'Retrocesso inimaginável', diz ministro de Lula sobre votações do agronegócio em Brasília
João Paulo Capobianco critica projetos aprovados na Câmara que enfraquecem proteção ambiental e alerta para impacto na imagem internacional do Brasil.
O ministro do Meio Ambiente, João Paulo Capobianco, afirmou nesta segunda-feira (25) que os projetos aprovados pela Câmara dos Deputados durante o chamado "Dia do Agro" contradizem a política ambiental do governo federal e podem prejudicar a reputação do Brasil no exterior.
"O Brasil tem uma legislação bastante avançada, é reconhecido internacionalmente como um país que possui muitos instrumentos legais positivos. É evidente que iniciativas como essa são contraditórias em relação ao que o Brasil está construindo", declarou Capobianco durante evento em São Paulo (SP).
O "Dia do Agro" ocorreu em 19 e 20 de maio, organizado pela Frente Parlamentar da Agropecuária (FPA). A previsão era de que as votações se estendessem até o dia 28, com 12 propostas prioritárias para o setor, abordando temas como crédito rural, renegociação de dívidas, seguro agrícola, incentivos tributários, combustíveis, meio ambiente e relações trabalhistas no campo.
A articulação foi liderada pelo presidente da FPA, deputado Pedro Lupion, e pelo presidente da Câmara, Hugo Motta, resultando no avanço de oito projetos prioritários para o agronegócio. Entre eles estão propostas sobre seguro rural e crédito agrícola, mas também medidas que provocaram reação imediata do governo e de organizações ambientais.

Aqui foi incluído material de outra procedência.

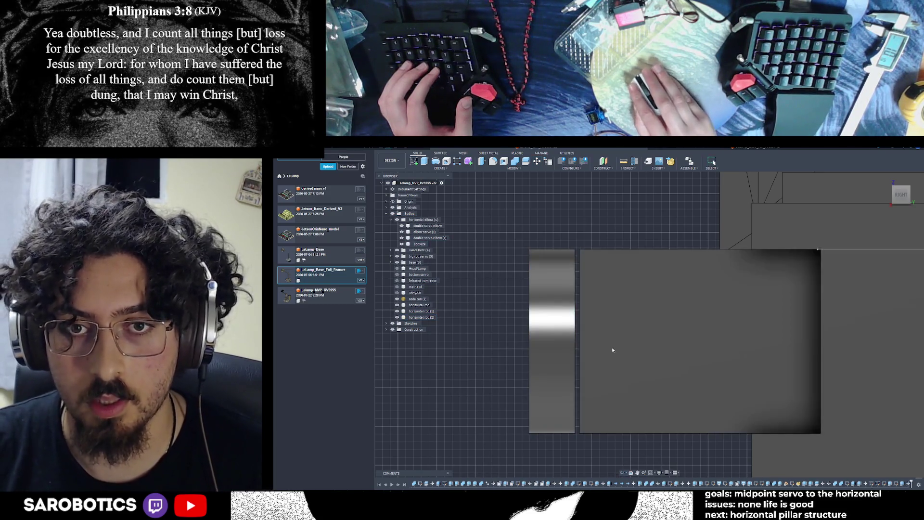
Measure the 4.80 mm gap between the left narrow face and the round end face.
{"action": "middle_click_drag", "start_coordinate": [650, 323], "coordinate": [616, 312], "text": "shift"}
{"action": "left_click", "coordinate": [608, 371]}
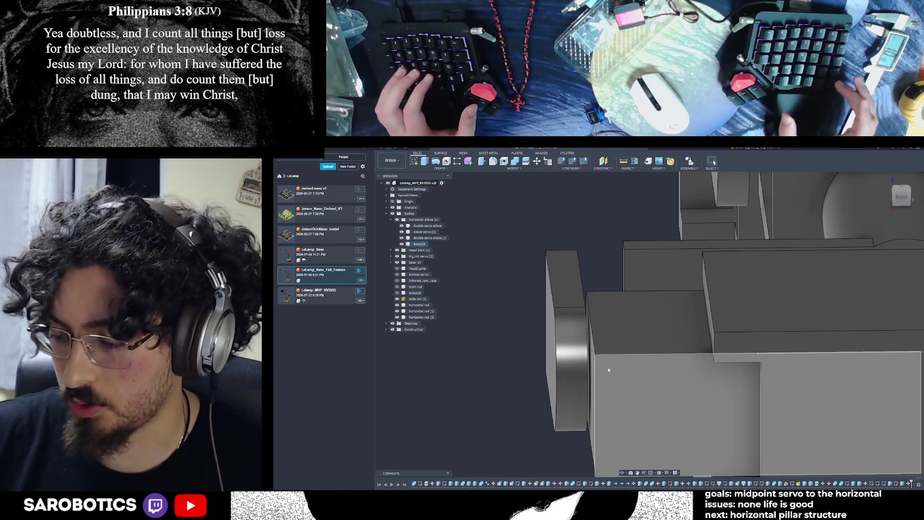
{"action": "mouse_move", "coordinate": [622, 472]}
{"action": "middle_mouse_down", "text": "shift"}
{"action": "mouse_move", "coordinate": [609, 413]}
{"action": "mouse_move", "coordinate": [621, 153]}
{"action": "middle_mouse_up", "text": "shift"}
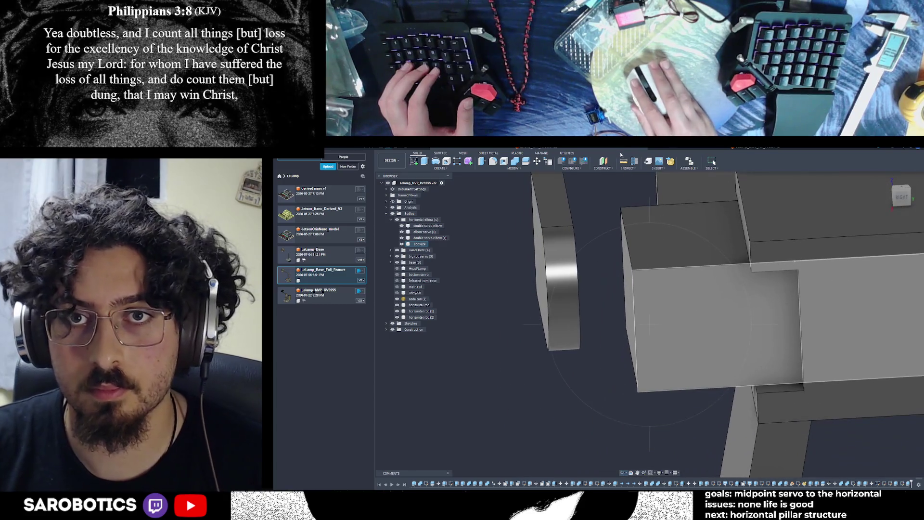
{"action": "left_click", "coordinate": [624, 161]}
{"action": "left_click", "coordinate": [625, 271]}
{"action": "left_click", "coordinate": [632, 303]}
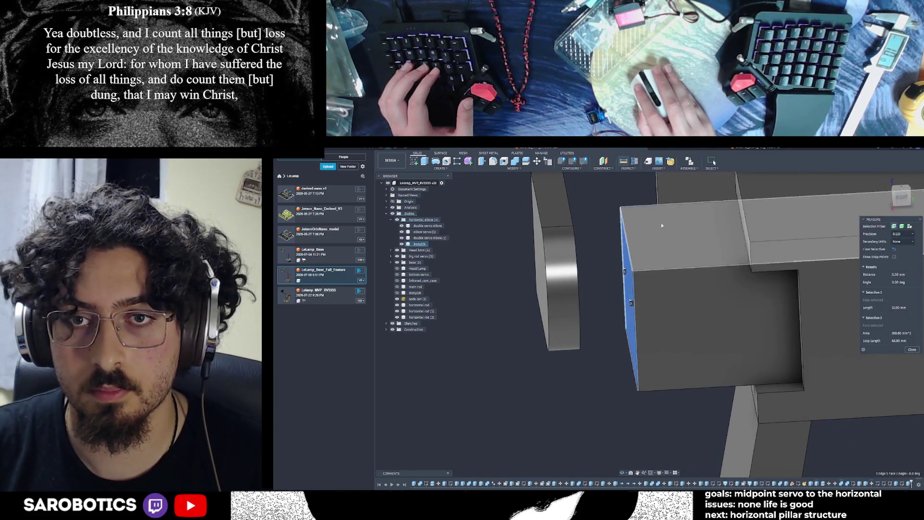
{"action": "left_click", "coordinate": [627, 266]}
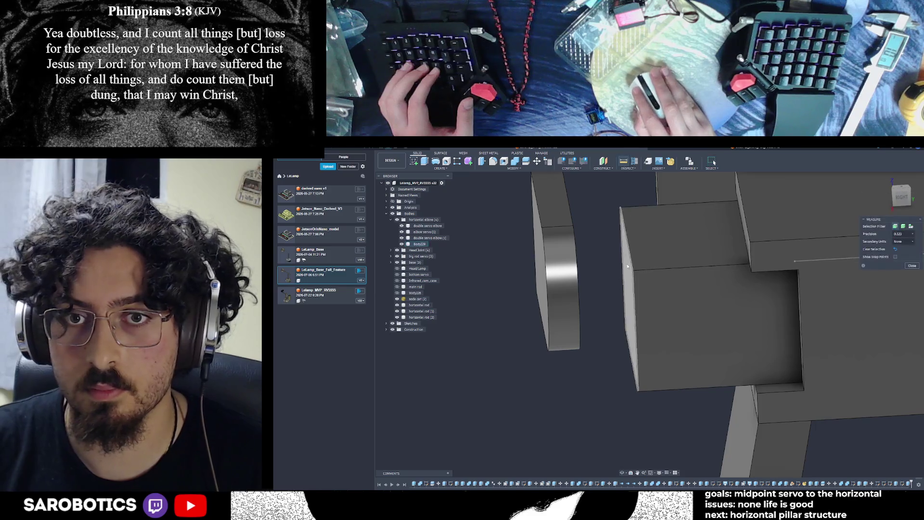
{"action": "left_click", "coordinate": [628, 266]}
{"action": "middle_click_drag", "start_coordinate": [628, 266], "coordinate": [650, 256], "text": "shift"}
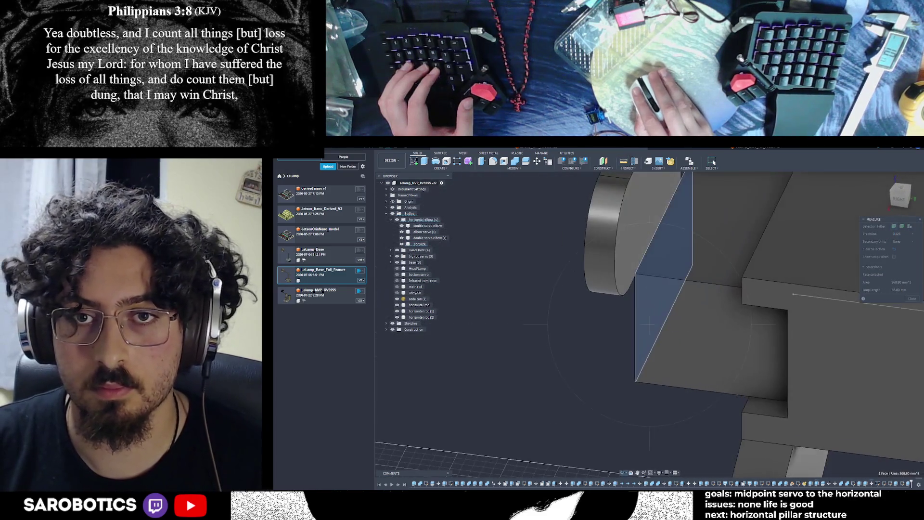
{"action": "left_click", "coordinate": [625, 238]}
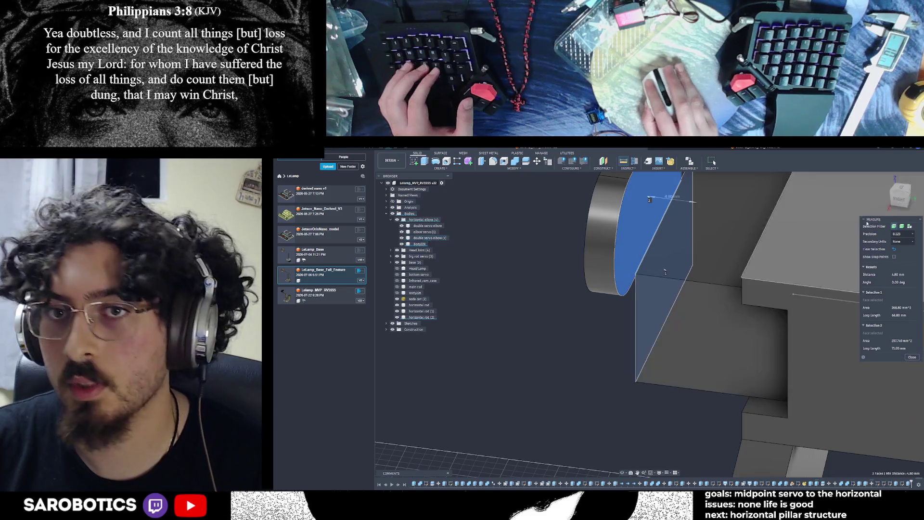
{"action": "left_click", "coordinate": [712, 162]}
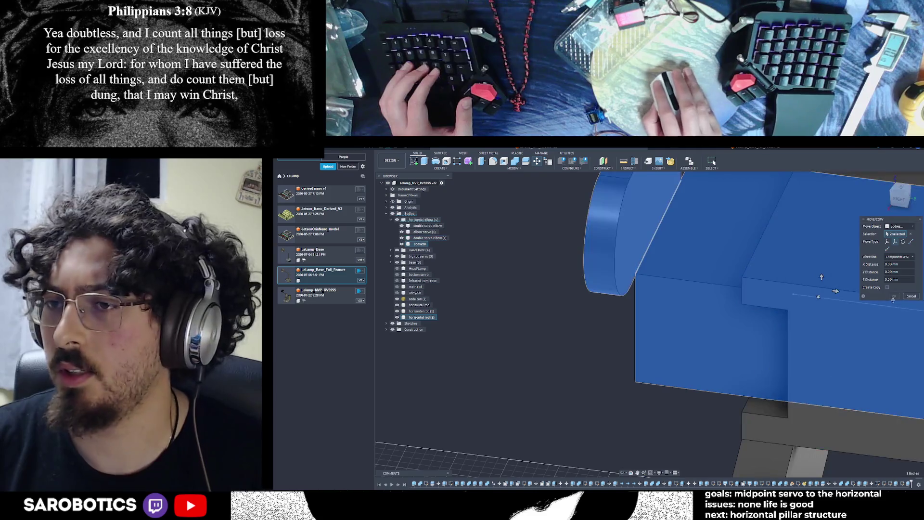
Move the left round end plate body 4 mm along the arrow to close the gap.
{"action": "left_click", "coordinate": [621, 226]}
{"action": "scroll", "coordinate": [674, 241], "scroll_direction": "down", "scroll_amount": 5}
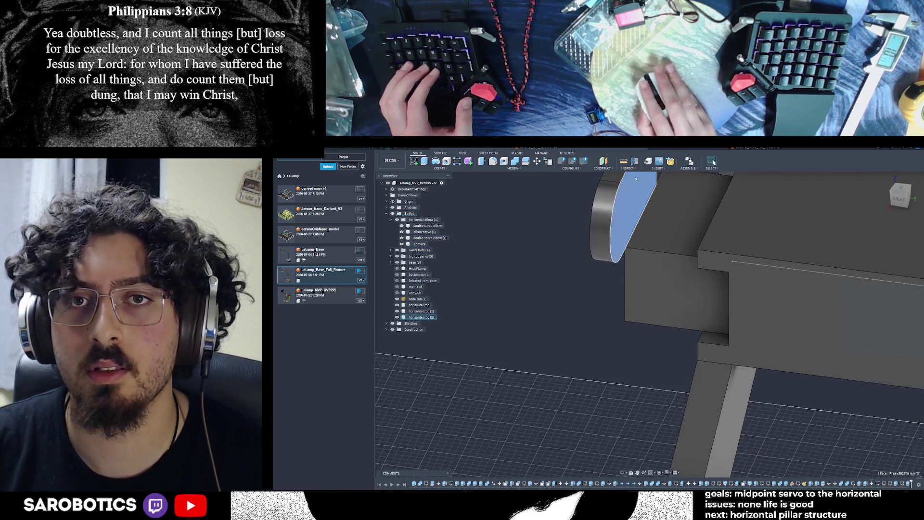
{"action": "key", "text": "m"}
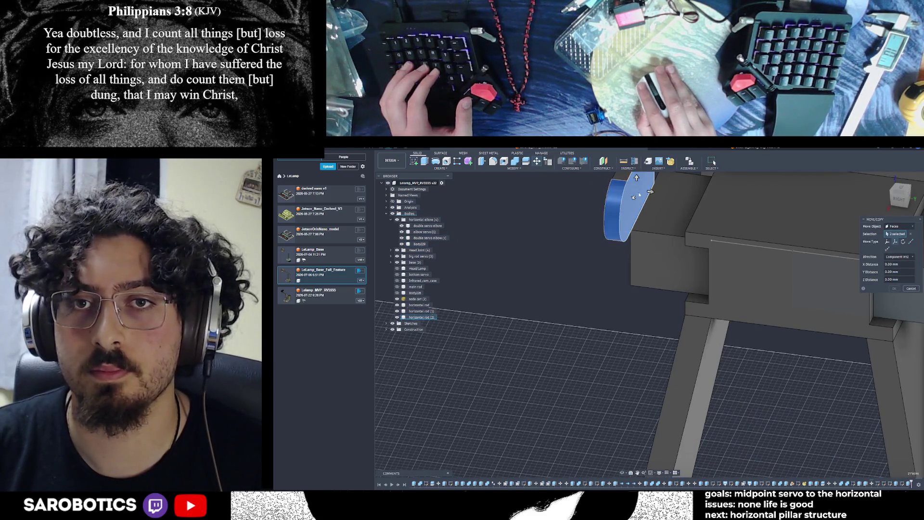
{"action": "middle_click_drag", "start_coordinate": [722, 289], "coordinate": [637, 193], "text": "shift"}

Entre os projetos mais polêmicos aprovados em regime de urgência estão: o PL 2564/2025, que proíbe o Instituto Brasileiro do Meio Ambiente (Ibama) de emitir embargos com base exclusivamente em imagens de satélite; o PL 364/2019, que altera a Lei de Proteção da Vegetação Nativa; e o PL 5900/2025, que exige manifestação técnica vinculante do Ministério da Agricultura sobre a lista de espécies em extinção.
O PL 2564/2025 afeta cerca de 70% das ações remotas do Ibama e enfraquece a principal ferramenta de combate ao desmatamento na Amazônia, região de difícil fiscalização presencial.
A Câmara também aprovou o PL 2486/2026, que reduz a Floresta Nacional do Jamanxim, no Pará, em aproximadamente 487 mil hectares — cerca de 37% de sua extensão original de 1,3 milhão de hectares, criada em 2006. A medida está relacionada ao avanço da Ferrogrão, ferrovia defendida pelo agronegócio para ampliar o escoamento de grãos do Centro-Oeste até portos amazônicos.
Capobianco classificou o conjunto de votações como um "movimento absolutamente grave, porque opera em várias frentes simultâneas que têm poder de impacto sobre a gestão ambiental no Brasil de proporções nunca vistas".
"Não poderíamos imaginar que, no Brasil do século 21, considerado detentor de uma das legislações ambientais mais avançadas, estaríamos assistindo a essa degradação da lei para atender interesses específicos de setores que querem operar à margem da legislação e de forma irresponsável em relação ao meio ambiente", criticou o ministro.
Capobianco reconheceu que o impacto prático das medidas ainda depende de etapas como votação no Senado e sanção presidencial, mas alertou para o risco à credibilidade internacional do país.
"Isso traz um impacto reputacional. Esse é um ponto que nos preocupa muito. Qual é a segurança que os investidores da comunidade internacional têm de que vamos seguir nessa trajetória positiva?", questionou.